(本文):

***

スパールネ川
ハールレム (Haarlem [ˈɦaːrlɛm] ( 音声ファイル ) )は、オランダ の北ホラント州 にある基礎自治体 (ヘメーンテ )であり[ 2] [ 注 1] 、州都が置かれている都市。ニューヨーク のハーレム地区 の名称は、このハールレムに由来する。ハーレム とも表記される。
地勢・産業
ハールレム(市域)の地形図画像、2014年3月
街の中心部から北海 沿岸まで約5キロメートル程度。スパールネ川沿いに位置する印刷業のほか、チューリップ やヒヤシンス などの球根栽培も盛んである。近隣の都市としては、約20キロメートル東のアムステルダム 、30キロメートル北のアルクマール 、25キロメートル南のライデン などが挙げられる。
街のあだ名は川にちなんで「スパールネの街」(スパルネストタド)、あるいは何世紀もの間、園芸栽培で栄えたことから「花の街」と呼ばれる。
歴史
1245年 、都市権 を得る。中世後期には、毛織物 や造船 などの産業が発達した。

***

(提供された行):
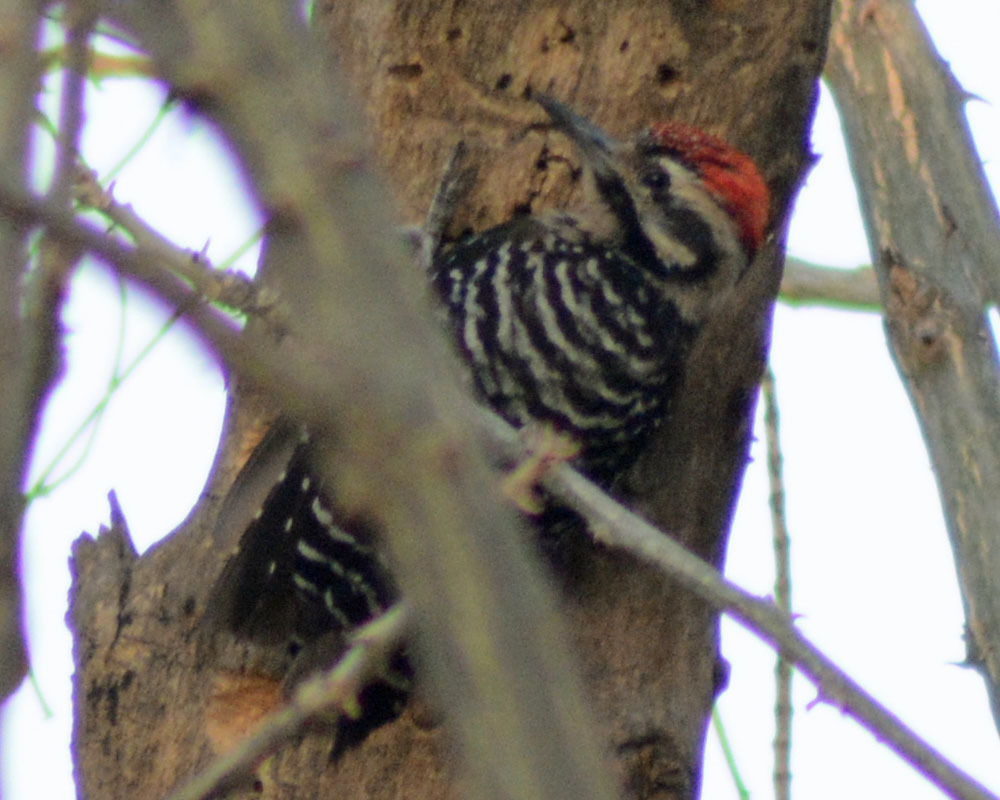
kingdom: Animalia
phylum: Chordata
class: Aves
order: Piciformes
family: Picidae
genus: Dryobates
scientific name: Dryobates scalaris
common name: Ladder-backed woodpecker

***

(課題 1): ハールレムに関する本文によると、この街が「花の街」と呼ばれるのはなぜか。1〜3文で説明すること。
(課題 2): ハールレムに関する本文を、最後の文の後から書き継いでください。
これらの行は本文とは別の出典から取られている。

(出力結果 1): ハールレムは何世紀もの間、園芸栽培で栄えてきたため、「花の街」と呼ばれている。

(出力結果 2):
市域をめぐる壁が築かれるのは、都市権を獲得してから20年以上を経た1270年である。現在の市域にはかつてのスコーテン (英語版 ) 、また以前は行政上ブルメンダール やヘームステーデ に属した地域も組み入れられた。スパールンダム (英語版 ) の西部は基礎自治体としてハールレムに含まれるが、新興住宅地は行政区分上、隣接するハーレマーメール に属する。
16世紀後半の八十年戦争 では、1572年11月より激しいスペイン 軍の攻撃を受け、数か月の抵抗を見せるも翌年7月に降伏した。1577年の講和によってスペイン軍は撤退し、カトリック とプロテスタント の同権が確認された。これ以降、フランドル より多くの難民が流入し、彼らによって麻織物 工業や漂白 の高度な技術がもたらされた。そのため、この時期のハールレムはヨーロッパ屈指の漂白地として繁栄を取り戻した。
そのほか、17世紀頃よりチューリップ などの球根栽培が盛んに行われ、今日に至るまでハールレムの主要産業の1つとなった。1839年、オランダ初の鉄道 がアムステルダムとハールレムの間で開通した。
宗教
ハールレムには9世紀からキリスト教の教区教会が置かれ、初めての教会は聖ウィリブロルド によって695年に設立されたフェルセン の教会の「娘」という位置づけで、現在のマルクト広場(中央市広場) (英語版 ) にその木造の教会があった。跡地に立つのが大聖堂 St.-Bavokerk である。アヴィニョン教皇 時代の1309年にローマ教皇クレメント5世 に初めて贖宥状 を与えられ、人口が増え教会が拡張されると、1245年、都市の権利を受けた。その後1347年と1351年の火災があり、ハールレムは教会再建の資金集めに1397年に再びポルティウンクラ (英語版 ) の贖宥状を受ける。ところがこれは数世紀にもわたって繰り返し使用され、拡張と修復に資金をもたらした。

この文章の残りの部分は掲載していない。